[Exercise brief]: Please translate this sentence from the lubricating oil text into Spanish: "However, in most cases, a lubricating oil having a mineral oil as a main component has been used."

[Quoted text]:
Animal and vegetable lubricating oil composition

Abstract
There is disclosed an animal and vegetable lubricating oil composition which comprises a triglyceride, wherein the content of isolated trans isomers in component fatty acids of the triglyceride is 40% by weight to 100% by weight based on the whole weight of component fatty acids, and wherein the iodine value of the triglyceride is 50 to 90.
Description

FIELD OF THE INVENTION
The present invention relates to an animal and vegetable lubricating oil composition. More particularly, the present invention relates to an animal and vegetable lubricating oil composition having suitable melting point for workability and having a stable lubricating property.
BACKGROUND OF THE INVENTION
An animal and vegetable oil as a lubricating oil has hitherto been used for a direct mill rolling oil and the like. However, in most cases, a lubricating oil having a mineral oil as a main component has been used. This is because the animal and vegetable oil has the following problems: it has a lower oxidation stability in comparison with the mineral oil. As the animal and vegetable oil is deteriorated, sludge is produced and the viscous animal and vegetable oil adheres to the equipments and the like and, thereby, troublesome cleaning becomes necessary.
However, as interest in environmental problems recently grown worldwide lubricating oil having biodegradability has been desired. For example, in the case of those used for ships, the use of the lubricating oil having good biodegradability makes a contribution to the protection of the environment, in view of the leakage into the sea by some rare accident. In addition, since the lubricating oil, for chain saw and the like, used in the forest is liable to scatter into the soil, the lubricating oil having the biodegradability is inevitably desired.

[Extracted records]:
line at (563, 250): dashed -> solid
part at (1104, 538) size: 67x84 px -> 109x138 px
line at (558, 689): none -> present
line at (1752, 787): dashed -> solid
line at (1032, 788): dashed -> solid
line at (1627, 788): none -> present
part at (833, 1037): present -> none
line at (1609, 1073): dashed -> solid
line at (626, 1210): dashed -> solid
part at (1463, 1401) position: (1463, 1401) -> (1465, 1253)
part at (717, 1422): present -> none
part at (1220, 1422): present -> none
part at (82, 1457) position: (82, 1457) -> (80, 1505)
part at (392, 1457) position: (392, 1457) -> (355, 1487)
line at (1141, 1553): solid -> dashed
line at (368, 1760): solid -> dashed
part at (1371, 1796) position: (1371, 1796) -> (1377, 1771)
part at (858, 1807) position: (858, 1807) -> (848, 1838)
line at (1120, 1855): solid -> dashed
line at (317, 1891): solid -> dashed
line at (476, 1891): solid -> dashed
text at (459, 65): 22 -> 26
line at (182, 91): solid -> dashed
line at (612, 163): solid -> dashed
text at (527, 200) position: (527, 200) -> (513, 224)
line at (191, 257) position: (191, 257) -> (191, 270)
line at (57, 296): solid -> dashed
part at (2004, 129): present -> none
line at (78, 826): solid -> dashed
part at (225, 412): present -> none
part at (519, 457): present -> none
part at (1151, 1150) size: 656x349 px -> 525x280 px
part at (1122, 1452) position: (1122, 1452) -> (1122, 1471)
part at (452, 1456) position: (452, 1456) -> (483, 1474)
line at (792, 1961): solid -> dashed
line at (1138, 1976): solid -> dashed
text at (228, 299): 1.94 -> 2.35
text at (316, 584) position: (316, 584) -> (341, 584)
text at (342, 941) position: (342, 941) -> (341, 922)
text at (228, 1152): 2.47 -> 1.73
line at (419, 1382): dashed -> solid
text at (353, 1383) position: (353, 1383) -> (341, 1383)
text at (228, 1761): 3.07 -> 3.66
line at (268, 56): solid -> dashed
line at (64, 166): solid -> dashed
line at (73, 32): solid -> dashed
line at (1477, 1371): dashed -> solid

[Solution to this exercise]: Sin embargo, en la mayoría de los casos, se ha utilizado un aceite lubricante que tiene un aceite mineral como componente principal.